WHAT THE EXERCISE ASKS —
Each line below must be transcribed with no word changed.
══════════
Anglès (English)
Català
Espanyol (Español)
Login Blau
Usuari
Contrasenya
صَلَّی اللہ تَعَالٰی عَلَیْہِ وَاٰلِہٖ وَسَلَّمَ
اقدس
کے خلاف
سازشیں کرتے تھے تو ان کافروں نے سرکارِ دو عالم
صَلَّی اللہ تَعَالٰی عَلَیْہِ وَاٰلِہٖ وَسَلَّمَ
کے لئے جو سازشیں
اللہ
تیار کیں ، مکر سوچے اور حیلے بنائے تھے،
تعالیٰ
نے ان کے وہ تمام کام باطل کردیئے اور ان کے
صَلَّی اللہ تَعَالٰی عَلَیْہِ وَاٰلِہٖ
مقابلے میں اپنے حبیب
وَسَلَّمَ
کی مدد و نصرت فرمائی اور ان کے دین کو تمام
══════════
SOLUTION BELOW —
Anglès (English)
Català
Espanyol (Español)
Login Blau
Usuari
Contrasenya
صَلَّی اللہ تَعَالٰی عَلَیْہِ وَاٰلِہٖ وَسَلَّمَ
اقدس
کے خلاف
سازشیں کرتے تھے تو ان کافروں نے سرکارِ دو عالم
صَلَّی اللہ تَعَالٰی عَلَیْہِ وَاٰلِہٖ وَسَلَّمَ
کے لئے جو سازشیں
اللہ
تیار کیں ، مکر سوچے اور حیلے بنائے تھے،
تعالیٰ
نے ان کے وہ تمام کام باطل کردیئے اور ان کے
صَلَّی اللہ تَعَالٰی عَلَیْہِ وَاٰلِہٖ
مقابلے میں اپنے حبیب
وَسَلَّمَ
کی مدد و نصرت فرمائی اور ان کے دین کو تمام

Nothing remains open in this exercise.